Work task: Output every line below exactly, please, omitting pictures.

Material to process:
_ _ _
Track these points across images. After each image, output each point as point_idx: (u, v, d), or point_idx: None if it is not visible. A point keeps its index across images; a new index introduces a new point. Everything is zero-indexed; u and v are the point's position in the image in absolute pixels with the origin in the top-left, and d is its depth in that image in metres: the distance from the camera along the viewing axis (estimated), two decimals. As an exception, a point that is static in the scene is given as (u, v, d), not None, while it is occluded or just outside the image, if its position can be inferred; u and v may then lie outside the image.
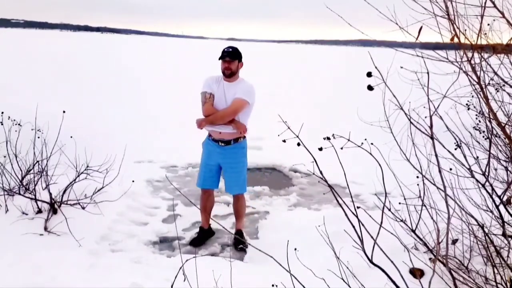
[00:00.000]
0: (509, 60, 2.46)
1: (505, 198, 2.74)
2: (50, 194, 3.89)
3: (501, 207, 2.72)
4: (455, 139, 2.84)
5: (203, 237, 4.07)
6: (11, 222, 3.70)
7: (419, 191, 2.77)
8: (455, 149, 2.81)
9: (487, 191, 2.64)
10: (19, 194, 4.04)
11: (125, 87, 13.24)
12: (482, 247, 2.91)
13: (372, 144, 2.23)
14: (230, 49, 3.82)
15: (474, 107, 3.46)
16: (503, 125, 2.31)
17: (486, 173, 2.68)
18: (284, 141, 1.99)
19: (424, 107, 2.31)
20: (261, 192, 5.38)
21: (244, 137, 4.02)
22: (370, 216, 2.29)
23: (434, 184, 2.52)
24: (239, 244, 3.93)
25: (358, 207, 2.05)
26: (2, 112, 4.23)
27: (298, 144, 1.91)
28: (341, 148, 2.12)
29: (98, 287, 2.96)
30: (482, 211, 2.90)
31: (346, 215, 1.99)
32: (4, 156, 4.21)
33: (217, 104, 3.84)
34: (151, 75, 17.43)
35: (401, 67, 2.34)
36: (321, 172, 2.05)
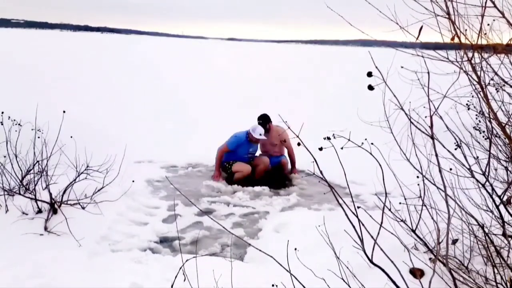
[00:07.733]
0: (509, 60, 2.46)
1: (505, 198, 2.74)
2: (50, 194, 3.88)
3: (501, 207, 2.72)
4: (455, 139, 2.83)
5: None
6: (11, 222, 3.70)
7: (419, 191, 2.76)
8: (455, 149, 2.80)
9: (487, 191, 2.64)
10: (19, 194, 4.04)
11: (125, 87, 13.23)
12: (482, 247, 2.90)
13: (372, 144, 2.23)
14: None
15: (474, 107, 3.46)
16: (503, 125, 2.31)
17: (486, 173, 2.67)
18: (284, 141, 1.99)
19: (424, 107, 2.31)
20: (261, 192, 5.38)
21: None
22: (370, 216, 2.29)
23: (434, 184, 2.52)
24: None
25: (358, 207, 2.05)
26: (2, 112, 4.22)
27: (298, 144, 1.91)
28: (341, 148, 2.12)
29: (98, 287, 2.96)
30: (482, 211, 2.90)
31: (346, 215, 1.99)
32: (4, 156, 4.21)
33: None
34: (151, 75, 17.42)
35: (402, 67, 2.33)
36: (321, 172, 2.05)
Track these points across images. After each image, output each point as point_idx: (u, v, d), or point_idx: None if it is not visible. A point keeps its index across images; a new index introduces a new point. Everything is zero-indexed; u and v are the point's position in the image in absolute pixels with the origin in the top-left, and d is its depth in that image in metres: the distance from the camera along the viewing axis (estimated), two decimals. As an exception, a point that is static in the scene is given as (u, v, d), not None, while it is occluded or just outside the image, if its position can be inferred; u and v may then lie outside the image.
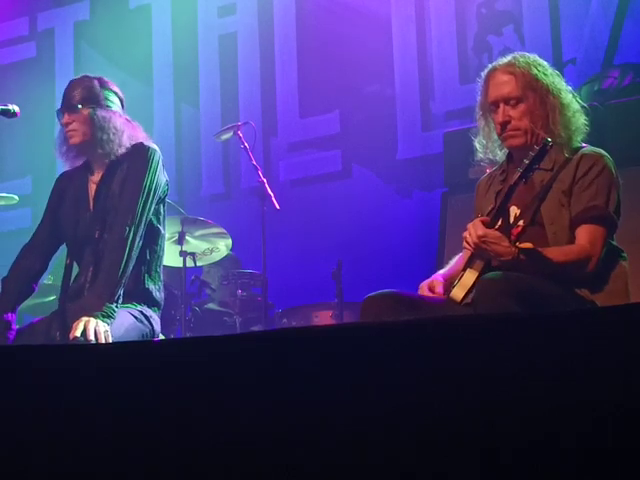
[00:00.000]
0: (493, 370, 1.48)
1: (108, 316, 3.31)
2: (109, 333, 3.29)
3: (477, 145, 3.28)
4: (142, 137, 3.64)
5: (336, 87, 6.70)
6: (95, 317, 3.28)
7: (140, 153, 3.54)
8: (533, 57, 3.19)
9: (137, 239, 3.44)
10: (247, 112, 6.86)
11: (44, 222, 3.72)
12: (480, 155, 3.27)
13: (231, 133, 5.34)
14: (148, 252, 3.56)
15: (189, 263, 5.30)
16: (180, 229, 5.24)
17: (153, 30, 7.41)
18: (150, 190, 3.50)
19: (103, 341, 3.24)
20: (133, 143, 3.57)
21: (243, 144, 5.25)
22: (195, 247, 5.35)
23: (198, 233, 5.31)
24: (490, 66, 3.22)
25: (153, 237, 3.58)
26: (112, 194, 3.55)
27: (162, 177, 3.58)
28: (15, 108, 3.67)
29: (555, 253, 2.97)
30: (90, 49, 7.64)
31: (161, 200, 3.61)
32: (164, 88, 7.34)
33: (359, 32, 6.61)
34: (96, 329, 3.25)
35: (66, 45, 7.69)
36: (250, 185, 6.49)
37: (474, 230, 2.96)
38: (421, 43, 6.43)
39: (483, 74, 3.23)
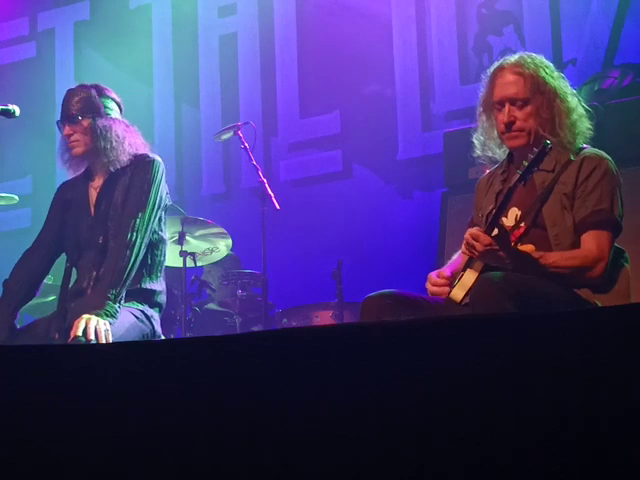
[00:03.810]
0: (493, 370, 1.48)
1: (111, 315, 3.33)
2: (110, 332, 3.30)
3: (475, 142, 3.26)
4: (142, 144, 3.72)
5: (336, 87, 6.69)
6: (97, 315, 3.29)
7: (145, 165, 3.63)
8: (540, 58, 3.16)
9: (142, 246, 3.52)
10: (247, 112, 6.86)
11: (45, 229, 3.77)
12: (478, 152, 3.25)
13: (231, 133, 5.34)
14: (150, 257, 3.63)
15: (189, 263, 5.30)
16: (180, 229, 5.24)
17: (153, 30, 7.40)
18: (155, 202, 3.60)
19: (103, 340, 3.25)
20: (135, 151, 3.66)
21: (243, 144, 5.25)
22: (195, 247, 5.35)
23: (198, 233, 5.31)
24: (497, 64, 3.17)
25: (155, 244, 3.65)
26: (115, 202, 3.62)
27: (164, 188, 3.67)
28: (15, 108, 3.68)
29: (560, 257, 2.96)
30: (90, 49, 7.64)
31: (162, 209, 3.68)
32: (164, 88, 7.34)
33: (359, 32, 6.60)
34: (97, 328, 3.26)
35: (66, 45, 7.69)
36: (250, 185, 6.49)
37: (480, 240, 2.92)
38: (421, 43, 6.43)
39: (489, 71, 3.19)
_ _ _
Solution for this task:
Track these points across images. After each image, output each point as point_idx: (u, v, d), or point_idx: None if it is not visible. A point keeps its index across images; a new index introduces a new point. Everything is zero-indexed; u and v are the point's position in the image in absolute pixels with the origin in the top-left, and d is its depth in that image in metres: the distance from the camera along the viewing axis (estimated), two decimals. As an exception, a point that is static in the scene is given as (u, v, d), not None, while it is occluded or just outside the image, if its position can be inferred; u and v may then lie outside the image.
[00:00.000]
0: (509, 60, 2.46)
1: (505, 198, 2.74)
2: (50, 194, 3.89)
3: (501, 207, 2.72)
4: (455, 139, 2.84)
5: (203, 237, 4.07)
6: (11, 222, 3.70)
7: (419, 191, 2.77)
8: (455, 149, 2.81)
9: (487, 191, 2.64)
10: (19, 194, 4.04)
11: (125, 87, 13.24)
12: (482, 247, 2.91)
13: (372, 144, 2.23)
14: (230, 49, 3.82)
15: (474, 107, 3.46)
16: (503, 125, 2.31)
17: (486, 173, 2.68)
18: (284, 141, 1.99)
19: (424, 107, 2.31)
20: (261, 192, 5.38)
21: (244, 137, 4.02)
22: (370, 216, 2.29)
23: (434, 184, 2.52)
24: (239, 244, 3.93)
25: (358, 207, 2.05)
26: (2, 112, 4.23)
27: (298, 144, 1.91)
28: (341, 148, 2.12)
29: (98, 287, 2.96)
30: (482, 211, 2.90)
31: (346, 215, 1.99)
32: (4, 156, 4.21)
33: (217, 104, 3.84)
34: (151, 75, 17.43)
35: (401, 67, 2.34)
36: (321, 172, 2.05)
[00:07.733]
0: (509, 60, 2.46)
1: (505, 198, 2.74)
2: (50, 194, 3.88)
3: (501, 207, 2.72)
4: (455, 139, 2.83)
5: None
6: (11, 222, 3.70)
7: (419, 191, 2.76)
8: (455, 149, 2.80)
9: (487, 191, 2.64)
10: (19, 194, 4.04)
11: (125, 87, 13.23)
12: (482, 247, 2.90)
13: (372, 144, 2.23)
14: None
15: (474, 107, 3.46)
16: (503, 125, 2.31)
17: (486, 173, 2.67)
18: (284, 141, 1.99)
19: (424, 107, 2.31)
20: (261, 192, 5.38)
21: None
22: (370, 216, 2.29)
23: (434, 184, 2.52)
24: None
25: (358, 207, 2.05)
26: (2, 112, 4.22)
27: (298, 144, 1.91)
28: (341, 148, 2.12)
29: (98, 287, 2.96)
30: (482, 211, 2.90)
31: (346, 215, 1.99)
32: (4, 156, 4.21)
33: None
34: (151, 75, 17.42)
35: (402, 67, 2.33)
36: (321, 172, 2.05)
Track these points across images. After each image, output each point as point_idx: (u, v, d), or point_idx: None if it is not visible. A point keeps its index across images; a new index introduces a new point. Everything is zero-indexed; u and v are the point's position in the image in absolute pixels with the origin in the top-left, and d is its depth in that image in metres: the distance from the camera along the viewing axis (estimated), two decimals. As an exception, a point that is static in the scene is given as (u, v, d), not None, while it is occluded or just outside the image, if its position can be inferred; u and v may then lie outside the image.
[00:00.000]
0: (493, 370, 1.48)
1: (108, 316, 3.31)
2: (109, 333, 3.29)
3: (477, 145, 3.28)
4: (142, 137, 3.64)
5: (336, 87, 6.70)
6: (95, 317, 3.28)
7: (140, 153, 3.54)
8: (533, 57, 3.19)
9: (137, 239, 3.44)
10: (247, 112, 6.86)
11: (44, 222, 3.72)
12: (480, 155, 3.27)
13: (231, 133, 5.34)
14: (148, 252, 3.56)
15: (189, 263, 5.30)
16: (180, 229, 5.24)
17: (153, 30, 7.41)
18: (150, 190, 3.50)
19: (103, 341, 3.24)
20: (133, 143, 3.57)
21: (243, 144, 5.25)
22: (195, 247, 5.35)
23: (198, 233, 5.31)
24: (490, 66, 3.22)
25: (153, 237, 3.58)
26: (112, 194, 3.55)
27: (162, 177, 3.58)
28: (15, 108, 3.67)
29: (555, 253, 2.97)
30: (90, 49, 7.64)
31: (161, 200, 3.61)
32: (164, 88, 7.34)
33: (359, 32, 6.61)
34: (96, 329, 3.25)
35: (66, 45, 7.69)
36: (250, 185, 6.49)
37: (474, 230, 2.96)
38: (421, 43, 6.43)
39: (483, 74, 3.23)
[00:03.810]
0: (493, 370, 1.48)
1: (111, 315, 3.33)
2: (110, 332, 3.30)
3: (475, 142, 3.26)
4: (142, 144, 3.72)
5: (336, 87, 6.69)
6: (97, 315, 3.29)
7: (145, 165, 3.63)
8: (540, 58, 3.16)
9: (142, 246, 3.52)
10: (247, 112, 6.86)
11: (45, 229, 3.77)
12: (478, 152, 3.25)
13: (231, 133, 5.34)
14: (150, 257, 3.63)
15: (189, 263, 5.30)
16: (180, 229, 5.24)
17: (153, 30, 7.40)
18: (155, 202, 3.60)
19: (103, 340, 3.25)
20: (135, 151, 3.66)
21: (243, 144, 5.25)
22: (195, 247, 5.35)
23: (198, 233, 5.31)
24: (497, 64, 3.17)
25: (155, 244, 3.65)
26: (115, 202, 3.62)
27: (164, 188, 3.67)
28: (15, 108, 3.68)
29: (560, 257, 2.96)
30: (90, 49, 7.64)
31: (162, 209, 3.68)
32: (164, 88, 7.34)
33: (359, 32, 6.60)
34: (97, 328, 3.26)
35: (66, 45, 7.69)
36: (250, 185, 6.49)
37: (480, 240, 2.92)
38: (421, 43, 6.43)
39: (489, 71, 3.19)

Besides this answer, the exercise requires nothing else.